Tento me lembrar o que eu havia dito. Ah, claro.

— Prontinho — ela, então, termina o meu penteado.

Deixo meus olhos vagarem pelo meu reflexo no espelho. Não ficou nada mal.

— Não estou no clima, preferiria ficar aqui, lendo — eu sempre prefiro.

— Não, querida. Aproveite sua juventude enquanto há tempo... — reviro os olhos, diante do seu mais frequente discurso — eu não aproveitei e olhe só para mim, estou fadada a viver esta miserável vida, sem chances de poder mudá-la.

— Quer dizer que cuidar de mim torna a sua vida miserável? — Faço o mesmo olhar de melancolia que sempre faço, sou ótima na arte da dramaticidade.

Vejo seu rosto se contorcer em arrependimento, possivelmente repensando seu uso de palavras, como sempre a faço fazer.

— Me desculpe, querida. Não foi isso o que eu quis dizer. Apenas... se divirta, antes que atinja a minha idade — seus lábios finos se curvam um pouco, numa tentativa de um sorriso calmo.

Apesar de seus sessenta anos, Suzzy não tem uma aparência que faça jus a sua idade. As marcas de rugas em seu rosto não são tão visíveis e ela mantém seus cachos loiros. Ela está sempre tão arrumada e se eu já não soubesse, chutaria que ela tem quarenta.

— Você está pronta para descer — ela dá uma batidinha no meu ombro.

Murmuro algo inútil que, claramente, é ignorado, antes de sair do quarto, arrastando meus brilhantes saltos prateados com tiras finas pelo assoalho de madeira maciça. Não ouso discordar que mamãe tem um belo casarão no vilarejo e é onde estamos agora. Ela é praticamente inteira feita de madeira, rústica, aconchegante e muito espaçosa, com cômodos exagerados demais para o meu gosto. A maior casa de Sheepfyeld.
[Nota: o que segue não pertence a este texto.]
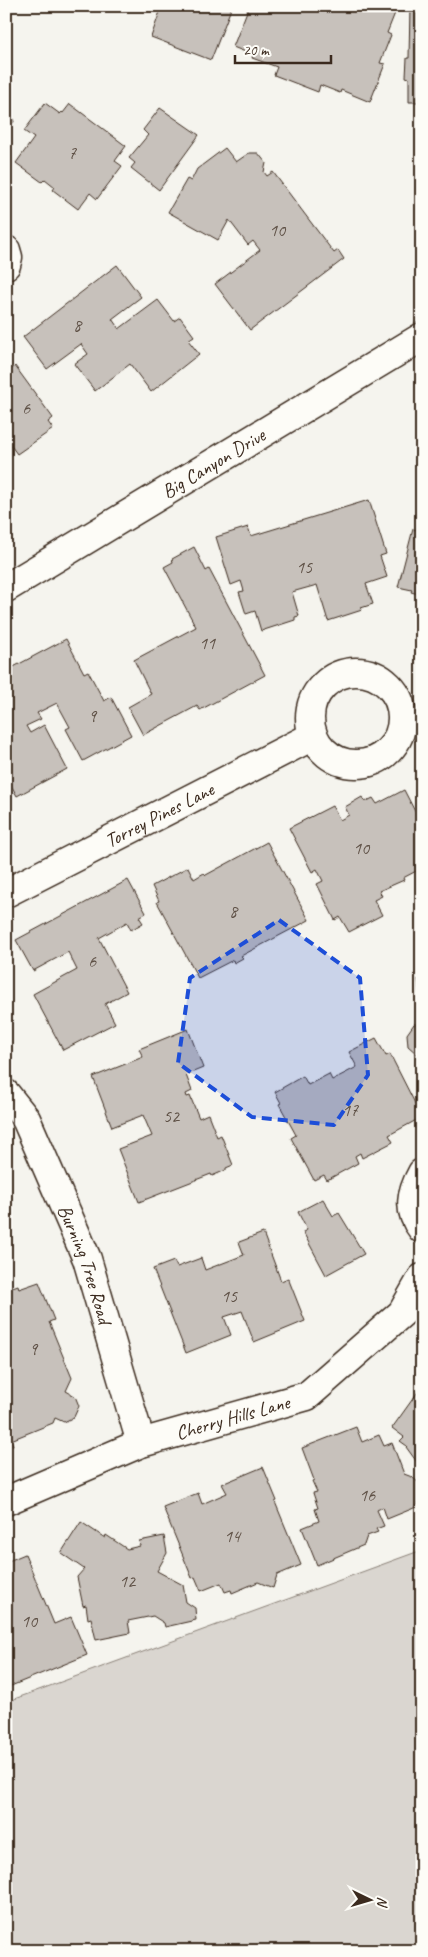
<svg xmlns="http://www.w3.org/2000/svg" width="428" height="1957" font-family="Caveat,sans-serif">
	<style>
		.green { fill: #dad6d0; stroke: #8a8077 }
		.building { fill: #c7c1bb; stroke: #3b2a1e }
		.lines { fill: none; stroke-linecap: round; stroke-linejoin: round }
		.minor-casing { stroke: #3b2a1e; stroke-width: 31 }
		.minor { stroke: #fdfcf7; stroke-width: 28 }
		.marked { fill: #1d4ed8; fill-opacity: 0.2; stroke: #1d4ed8; stroke-width: 4; stroke-dasharray: 10 6; stroke-linejoin: round }
		.labels { text-anchor: middle; stroke-width: 5; stroke-linejoin: round; paint-order: stroke }
		.number-label { font-size: 18px; fill: #5e5045 }
		.street-label { font-size: 20px; fill: #3b2a1e; stroke: #fdfcf7 }
	</style>
	<rect width="100%" height="100%" fill="#f5f4ee"/>
	<filter id="ink" filterUnits="userSpaceOnUse"><feTurbulence type="fractalNoise" baseFrequency=".02" numOctaves="2"/><feDisplacementMap in="SourceGraphic" scale="10" xChannelSelector="R" yChannelSelector="G"/><feConvolveMatrix kernelMatrix="1 2 1 2 8 2 1 2 1" color-interpolation-filters="sRGB"/></filter>
	<g filter="url(#ink)">
		<path class="green" d="M 422,1550 L 422,1951 L 6,1951 L 6,1702 Z"/>
		<path class="building" d="M 162,6 L 171,9 L 172,6 L 232,6 L 211,60 L 151,37 Z
			M 249,6 L 332,6 L 342,10 L 344,6 L 384,6 L 384,8 L 395,13 L 387,33 L 391,35 L 380,63 L 385,64 L 370,102 L 341,90 L 340,93 L 320,85 L 318,92 L 274,75 L 277,67 L 252,58 L 253,55 L 233,47 Z
			M 410,6 L 422,6 L 422,102 L 409,102 L 409,78 L 406,77 L 407,58 L 409,58 Z
			M 6,97 L 14,122 L 6,125 Z
			M 45,103 L 60,114 L 62,112 L 63,113 L 70,104 L 126,146 L 115,161 L 122,166 L 97,199 L 90,193 L 78,209 L 53,190 L 55,187 L 45,179 L 42,182 L 16,163 L 34,138 L 24,131 Z
			M 160,108 L 199,135 L 159,190 L 131,168 L 135,163 L 129,158 L 148,135 L 143,130 Z
			M 225,148 L 236,162 L 249,153 L 258,153 L 266,163 L 264,172 L 267,176 L 273,172 L 334,253 L 338,250 L 344,259 L 250,330 L 215,284 L 260,250 L 253,241 L 248,245 L 229,220 L 218,240 L 168,212 L 187,179 L 191,181 L 197,169 Z
			M 117,265 L 141,297 L 112,319 L 119,329 L 158,300 L 174,321 L 180,317 L 194,336 L 188,340 L 199,354 L 151,392 L 130,364 L 95,391 L 74,364 L 88,354 L 81,344 L 47,369 L 23,337 Z
			M 6,361 L 12,369 L 15,366 L 53,418 L 48,422 L 53,429 L 17,454 L 9,443 L 6,445 Z
			M 369,500 L 386,554 L 380,556 L 387,577 L 366,584 L 373,604 L 361,608 L 362,610 L 328,621 L 317,585 L 292,592 L 299,616 L 295,617 L 295,620 L 261,631 L 255,611 L 246,614 L 239,592 L 244,591 L 241,581 L 231,585 L 216,537 L 248,527 L 251,536 Z
			M 413,529 L 422,531 L 422,595 L 411,592 L 412,590 L 398,587 Z
			M 194,547 L 206,571 L 209,569 L 265,675 L 200,710 L 197,706 L 143,735 L 128,707 L 151,694 L 134,660 L 196,627 L 164,567 L 173,562 L 172,559 Z
			M 66,639 L 84,673 L 88,671 L 104,701 L 111,697 L 131,735 L 83,761 L 66,729 L 70,727 L 57,703 L 37,713 L 41,719 L 26,726 L 30,733 L 44,725 L 67,769 L 17,796 L 6,776 L 6,671 Z
			M 404,790 L 422,825 L 422,868 L 403,878 L 404,880 L 379,891 L 382,896 L 374,900 L 382,915 L 349,932 L 340,917 L 335,920 L 317,884 L 323,881 L 317,869 L 312,872 L 289,828 L 332,806 L 340,820 L 349,815 L 345,807 L 362,797 L 365,802 L 373,798 L 377,804 Z
			M 267,842 L 309,920 L 241,956 L 243,958 L 234,963 L 233,960 L 198,978 L 157,902 L 159,901 L 152,886 L 188,867 L 194,879 L 204,873 L 206,875 Z
			M 128,880 L 146,913 L 139,917 L 143,923 L 131,930 L 127,922 L 99,938 L 127,992 L 105,1004 L 115,1023 L 63,1050 L 33,994 L 77,970 L 68,952 L 33,971 L 16,940 Z
			M 422,978 L 422,1070 L 419,1070 L 417,1054 L 408,1046 L 407,1034 L 414,1024 L 422,1024 L 418,979 Z
			M 188,1029 L 203,1068 L 186,1075 L 192,1091 L 186,1094 L 187,1097 L 190,1096 L 199,1118 L 208,1114 L 217,1137 L 221,1135 L 233,1165 L 226,1168 L 226,1170 L 212,1176 L 211,1174 L 139,1202 L 118,1149 L 152,1136 L 143,1115 L 112,1127 L 93,1077 L 143,1057 L 139,1049 Z
			M 376,1038 L 386,1056 L 390,1054 L 422,1117 L 389,1135 L 393,1142 L 362,1158 L 360,1153 L 355,1156 L 358,1163 L 327,1180 L 324,1175 L 314,1180 L 291,1138 L 296,1135 L 279,1104 L 281,1103 L 275,1092 L 303,1076 L 308,1085 L 329,1074 L 332,1080 L 357,1067 L 349,1052 Z
			M 323,1199 L 333,1216 L 339,1213 L 364,1254 L 326,1275 L 303,1232 L 307,1230 L 298,1212 Z
			M 263,1233 L 281,1281 L 288,1278 L 305,1321 L 254,1342 L 242,1311 L 224,1317 L 231,1335 L 186,1353 L 153,1269 L 174,1261 L 177,1267 L 201,1258 L 205,1270 L 244,1255 L 239,1242 Z
			M 6,1279 L 10,1288 L 18,1285 L 19,1289 L 39,1282 L 54,1320 L 49,1322 L 72,1378 L 66,1391 L 75,1396 L 79,1406 L 74,1417 L 64,1422 L 55,1418 L 53,1423 L 11,1440 L 13,1445 L 6,1447 Z
			M 422,1386 L 422,1469 L 406,1447 L 407,1446 L 400,1441 L 404,1437 L 392,1428 Z
			M 356,1427 L 362,1442 L 379,1435 L 384,1446 L 392,1443 L 404,1474 L 412,1477 L 419,1483 L 421,1492 L 420,1501 L 414,1508 L 387,1519 L 383,1507 L 377,1510 L 384,1526 L 376,1529 L 378,1532 L 367,1536 L 364,1545 L 317,1565 L 302,1528 L 319,1521 L 315,1509 L 318,1508 L 313,1493 L 317,1492 L 312,1481 L 314,1480 L 302,1448 Z
			M 263,1467 L 277,1501 L 275,1502 L 301,1565 L 277,1575 L 273,1588 L 258,1582 L 232,1593 L 231,1590 L 225,1592 L 221,1583 L 201,1591 L 195,1577 L 192,1578 L 163,1507 L 198,1493 L 202,1504 L 227,1493 L 222,1484 Z
			M 81,1522 L 105,1538 L 106,1535 L 127,1549 L 140,1546 L 139,1541 L 164,1536 L 167,1553 L 157,1571 L 183,1585 L 186,1602 L 195,1608 L 196,1620 L 165,1627 L 164,1623 L 153,1616 L 128,1621 L 130,1633 L 96,1640 L 91,1618 L 88,1619 L 86,1605 L 83,1606 L 77,1577 L 84,1569 L 61,1553 Z
			M 25,1554 L 54,1624 L 71,1617 L 87,1655 L 6,1688 L 6,1562 Z"/>
		<g class="lines">
			<g class="minor-casing">
				<g id="minor">
					<path d="M 6,250 L 8,257 L 6,265"/>
					<path id="s1" d="M 6,588 L 422,337"/>
					<circle cx="356" cy="718" r="46"/>
					<path id="s2" d="M 6,893 L 313,736"/>
					<path id="s3" d="M 6,1094 L 26,1119 L 87,1259 L 141,1443"/>
					<path d="M 422,1173 C 411,1193 407,1210 422,1229"/>
					<path id="s4" d="M 6,1501 L 141,1443 L 307,1396 L 402,1313 L 422,1278"/>
				</g>
			</g>
			<use href="#minor" class="minor"/>
		</g>
	</g>
	<path class="marked" d="M 279,920 L 360,978 L 368,1075 L 334,1125 L 252,1117 L 178,1063 L 190,978 Z"/>
	<g class="labels">
		<g class="number-label">
			<text x="72" y="159">7</text>
			<text x="277" y="236">10</text>
			<text x="77" y="331">8</text>
			<text x="26" y="414">6</text>
			<text x="304" y="573">15</text>
			<text x="207" y="649">11</text>
			<text x="92" y="722">9</text>
			<text x="361" y="854">10</text>
			<text x="233" y="917">8</text>
			<text x="92" y="967">6</text>
			<text x="350" y="1116">17</text>
			<text x="171" y="1122">52</text>
			<text x="229" y="1302">15</text>
			<text x="33" y="1355">9</text>
			<text x="367" y="1501">16</text>
			<text x="232" y="1542">14</text>
			<text x="127" y="1587">12</text>
			<text x="29" y="1627">10</text>
		</g>
		<g class="street-label">
			<text dy="7" stroke="none"><textPath href="#s1" startOffset="242">Big Canyon Drive</textPath></text>
			<text dy="7" stroke="none"><textPath href="#s2" startOffset="172">Torrey Pines Lane</textPath></text>
			<text dy="7" stroke="none"><textPath href="#s3" startOffset="189">Burning Tree Road</textPath></text>
			<text dy="7" stroke="none"><textPath href="#s4" startOffset="242">Cherry Hills Lane</textPath></text>
		</g>
	</g>
	<rect width="428" height="1957" fill="none" stroke="#fdfcf7" stroke-width="25"/>
	<rect x="12" y="12" width="403" height="1932" fill="none" stroke="#3b2a1e" stroke-width="2" filter="url(#ink)"/>
	<g transform="translate(370 1900) rotate(95)" stroke="#fdfcf7" stroke-width="4" paint-order="stroke">
	<path d="M0-4L9 19L0 12L-9 19Z" fill="#3b2a1e"/>
	<text y="-8" font-size="14" font-weight="bold" text-anchor="middle" fill="#3b2a1e">N</text>
	</g>
	<path d="M235 55v8h96v-8" fill="none" stroke="#3b2a1e" stroke-width="2.5"/>
	<text x="243" y="55" font-size="15" fill="#3b2a1e" stroke="#fdfcf7" stroke-width="4" paint-order="stroke">20 m</text>
</svg>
Encosto-me no balaústre do hall superior e aprecio, do alto, o salão de festas. Como o restante da construção, ele é feito de madeira, mas vidros se espalham por toda a área, desde o chão até o teto, como uma bela caixa de vidraças. Há um espaço no canto esquerdo reservado para os músicos, normalmente violoncelistas, pista de dança no centro e uma cozinha independente do lado direito. O ambiente acomoda umas cento e quarenta pessoas, de boa. Porém, neste momento, não tem nem metade dessa quantidade ainda, mas já é perceptível uma movimentação de saias de vestidos e solados de botas arrastando pelo piso.